Чтобы пойти этим следом, следует сначала выявить мотивы и структуры из «Гамлета», которые Люпа вписал в роман Бернхарда. Его стратегию инсценировщика можно было бы описать при помощи двух основополагающих детерминант, какие Фрэнсис Фергуссон предлагает применить при чтении драмы как «аналогии действия». Во-первых: «Главное действие Гамлета можно определить как попытку обнаружить и устранить скрытый „нарыв“, который отравляет жизнь Дании»[942]
. Во-вторых, конструкция драмы основана на определенном ритме: «ритуал» сменяет «импровизация». К ритуалам относятся всевозможные государственные, военные и религиозные торжества, которые дают возможность понять, какие «традиционные общественные ценности составляют общий фон этой пьесы»[943]. К импровизациям относятся сцены, в которых Гамлет появляется один или же с несколькими собеседниками — в этих сценах «традиционные общественные ценности» подвергаются критическому и экзистенциальному пересмотру. Именно так происходит и в спектакле Люпы: сцены семейных встреч, трактуемые как общественные ритуалы (совместные обеды, свадьба, похороны), перемежаются с едкостями главного героя, которым без сомнения движет желание найти «скрытый нарыв».Но в этом «Гамлете» мы возвращаемся к прошлому не через фигуру отца, который формулирует определенный наказ (обнаружения преступления и мести), а через фигуру матери. Именно поэтому стоит вернуться к Свинарскому и его незаконченному «Гамлету» — постановке, на которой Люпа работал в качестве ассистента режиссера. Для Свинарского фигура Гертруды имела ключевое значение в том, как Гамлет сводил счеты с действительностью, которую воспринимал как изолганную, коррумпированную и скрывающую преступления прошлого. Позор матери, к которой Гамлет испытывал большую любовь (не лишенную эдипова комплекса), ее оскверненная прелюбодейством душа, ее тело, вызывающее подозрения в избытке наслаждения, переживаемого с убийцей отца — составляли предельную эпифанию этой дурной действительности. Гамлет Свинарского с предельной убежденностью боролся за мать, за то, чтобы вызвать в ней чувство вины, чтобы она порвала все связи с преступлениями прошлого. Анна Полёны, которая должна была играть Гертруду в этом спектакле, приоткрыла — охраняя при этом приватность режиссера — личную и автобиографическую связь этого мотива с военным детством Свинарского[944]

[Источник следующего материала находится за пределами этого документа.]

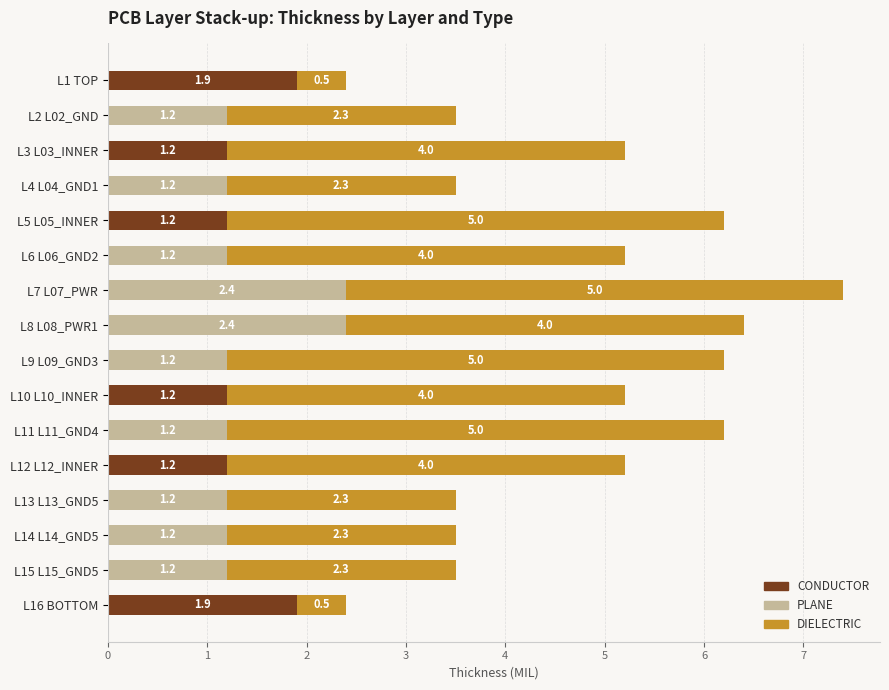

What are all the series names shown in the legend?

CONDUCTOR, PLANE, DIELECTRIC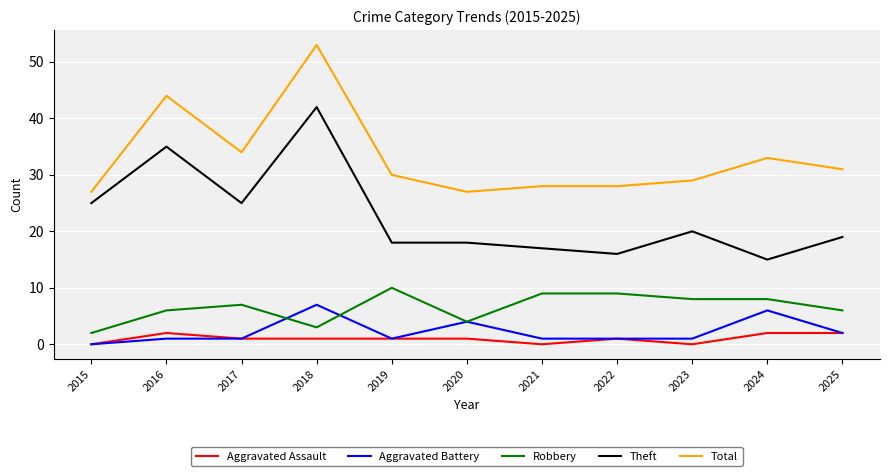

True or false: Aggravated Assault and Robbery intersect in this chart.

False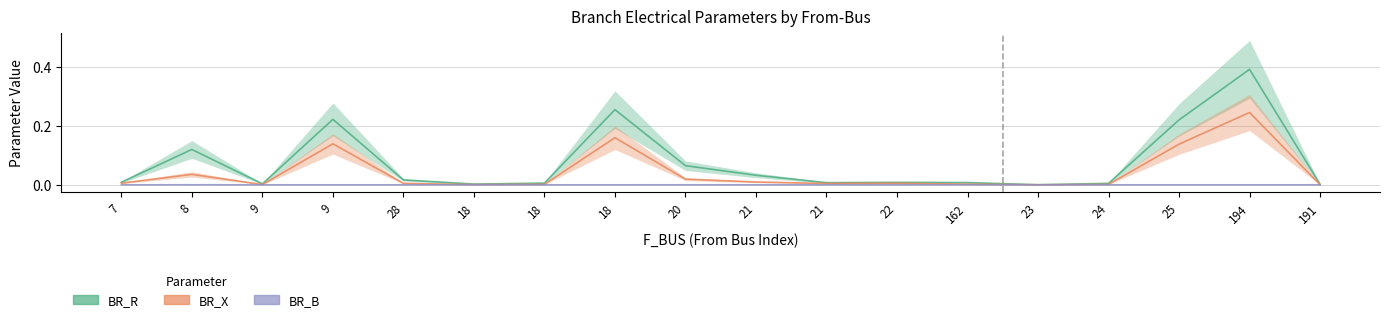

What is the label of the 12th point from the left?

22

. С точки зрения Ежи Радзивиловича, который должен был играть в этом спектакле Гамлета, сцена разговора с матерью выглядела немного иначе: именно Гамлет должен был мобилизовать в себе все зло, чтобы атаковать мать, ослабить ее, подчинить собственной воле, а также собственным желаниям[945].Люпа, извлекая в «Вымарывании» аналогию с «Гамлетом», также идет вслед за мотивом матери, как бы все еще помня ту давнюю интерпретацию Свинарского. В конце концов, однако, он перевертывает все те смыслы, которые вычитывал в «Гамлете» Свинарский. Франц-Иосиф прежде всего желает убедиться, что плохая мать его любила. Историческое зло, в которое она была впутана (так же как и Гертруда у Свинарского), только повышает ценность единения между сыном и матерью. Прощение не означает этического сведения счетов со злом, а скорее означает, что оно оказывается включено в фундаментальный принцип человеческого существования. Именно в фигуре матери находится пункт, где Люпа и Свинарский больше всего сходятся и больше всего разнятся. Несомненно, близка была Люпе тема «краха определенных догматов, существующих в человеке»: «Свинарский бесконечно обращал внимание на тот факт, что Гамлет так далеко зашел в своем сомнении и отрицании всего того, что прежде представало как реальное, что в конце концов впал в определенного рода неврастению сомнения»[946]
. Очень Люпе нравилась также идея поставить под вопрос авторитет Духа, авторитет отца. Как раз в таком подходе Люпа справедливо видит причину «недоверия [Гамлета] к доступной на данный момент действительности»[947]. Так понимаемый, Гамлет находится на грани психотической эпифании, позволяющей увидеть мир как «паясничество», поставить действительность под вопрос и даже произвести ее подмену. Гамлет Свинарского не перестает быть невротиком; в действительности держит его чувство вины. Люпу раздражали некоторые навязчивые мысли Свинарского, одна из них была связана как раз с чрезмерным акцентированием переживания вины. Люпа обращал внимание прежде всего на религиозные традиции, которые, по его мнению, слишком довлели над тем, как в театре Свинарского понимался человек. Однако он полностью опускал исторический мотив и мотив моральной ответственности за историю, что для самого Свинарского было крайне важно.